Artist Stephanie Dosen is a real ghostwriter -- she writes songs intended for wayward ghosts. She toldThe Age that she began writing songs for ghosts when her first album was recorded in a haunted abandoned dog-food factory.
"I recorded it at an old, abandoned dog-food factory," Dosen recounts. "It was terribly, terribly haunted; a bunch of people had been buried in the silos when they were building the place. There were ghosts in all the rooms, things flying off the walls, we heard weird voices and noises on some of the tracks. So everyone said: 'Why don't you start singing your songs to the ghosts and calm them down?'
Dosen admits it sounds strange - "I know it sounds completely wacky" - but, you get the feeling that strange is her way. "I'm kind of a random person: I follow little white rabbits down holes," she says. "I let the thing be what it is. I let things grow. I'm very much a gardener, I'm not a builder. I don't construct things, I just sow seeds and let things grow, out of my control."
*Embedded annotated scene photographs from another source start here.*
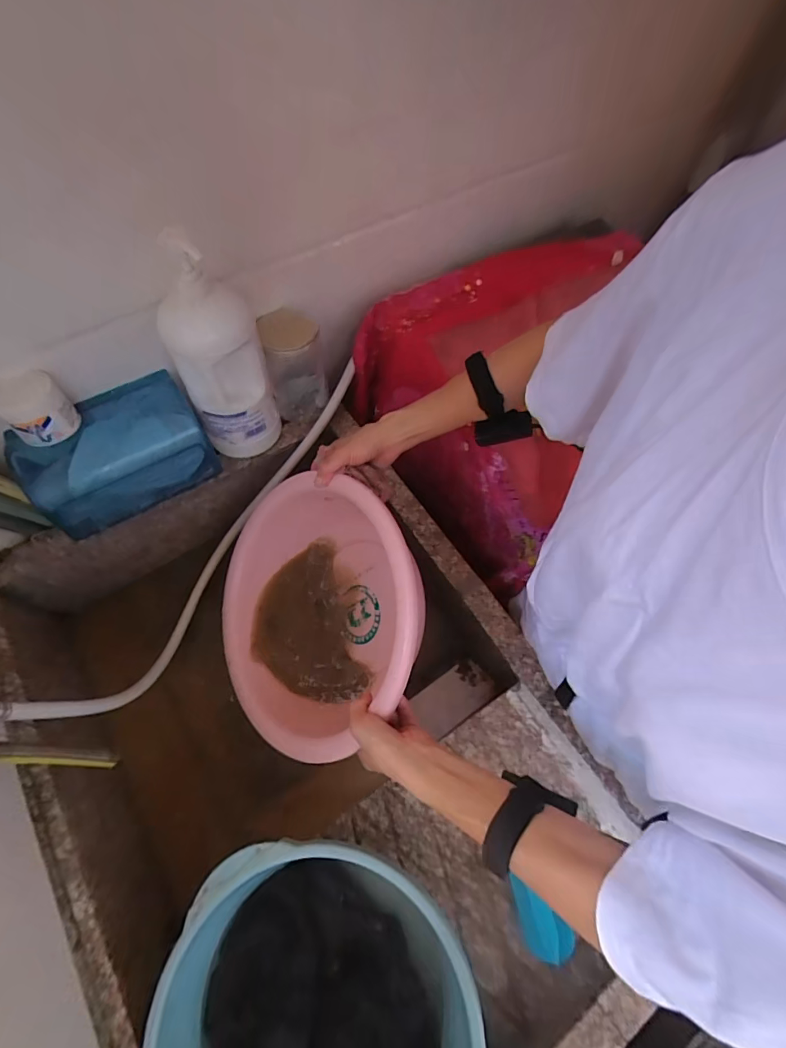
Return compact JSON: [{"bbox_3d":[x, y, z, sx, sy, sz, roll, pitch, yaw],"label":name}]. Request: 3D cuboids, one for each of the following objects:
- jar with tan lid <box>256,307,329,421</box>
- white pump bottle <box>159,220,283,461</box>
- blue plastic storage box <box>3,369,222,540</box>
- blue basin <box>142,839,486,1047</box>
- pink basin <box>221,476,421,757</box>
[{"bbox_3d":[-0.147,-0.235,0.684,0.081,0.145,0.079,1,64,-3],"label":"jar with tan lid"},{"bbox_3d":[-0.222,-0.211,0.580,0.107,0.281,0.083,-18,66,-12],"label":"white pump bottle"},{"bbox_3d":[-0.368,-0.096,0.604,0.214,0.113,0.119,-33,70,-17],"label":"blue plastic storage box"},{"bbox_3d":[-0.074,0.487,0.440,0.293,0.099,0.293,1,64,-3],"label":"blue basin"},{"bbox_3d":[-0.091,0.115,0.610,0.336,0.119,0.340,-8,76,35],"label":"pink basin"}]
Such strangeness befits someone who grew up on a peacock farm in rural Wisconsin. After "learning to sing by aping Olivia Newton-John," a six-year-old Dosen started writing songs, on a plastic Shaun Cassidy guitar, "for the swans in the pond".
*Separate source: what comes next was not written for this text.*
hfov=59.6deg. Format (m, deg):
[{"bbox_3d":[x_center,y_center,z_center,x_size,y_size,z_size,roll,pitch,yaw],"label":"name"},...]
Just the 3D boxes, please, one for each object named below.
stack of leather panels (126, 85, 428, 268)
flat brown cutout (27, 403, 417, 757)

Stephanie Dosen's MySpace page says she writes the songs for ghosts on a rusty tape player named Jean-pierre. Her MySpace page also says she writes music for "weary sailors and tangled mermaids" as well. She has also written lullabies for her "two favorite pets, a swan and a fox." The Age says that Dosen tries to avoid reading people's reactions to her records. Dosen says, "If anyone ever catches me putting my name in in Google, with quotes around it, I need to be shot." Although they are not her target audience, Dosen is gathering a following of human listeners. Dosen is currently on tour in Australia. She starts a UK tour in October. Her latest album is called A Lily for the Spectre.